EXERCISE GOAL » Please print every line of text from each of the records below word for word, leaving the pictures out.

RECORDS PROVIDED »
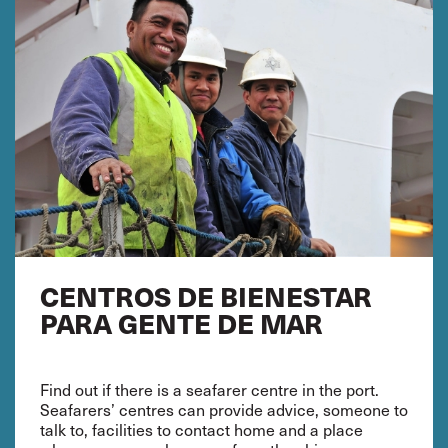
CENTROS DE BIENESTAR
PARA GENTE DE MAR
Find out if there is a seafarer centre in the port.
Seafarers’ centres can provide advice, someone to
talk to, facilities to contact home and a place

RESPONSE TO THIS EXERCISE »
CENTROS DE BIENESTAR
PARA GENTE DE MAR
Find out if there is a seafarer centre in the port.
Seafarers’ centres can provide advice, someone to
talk to, facilities to contact home and a place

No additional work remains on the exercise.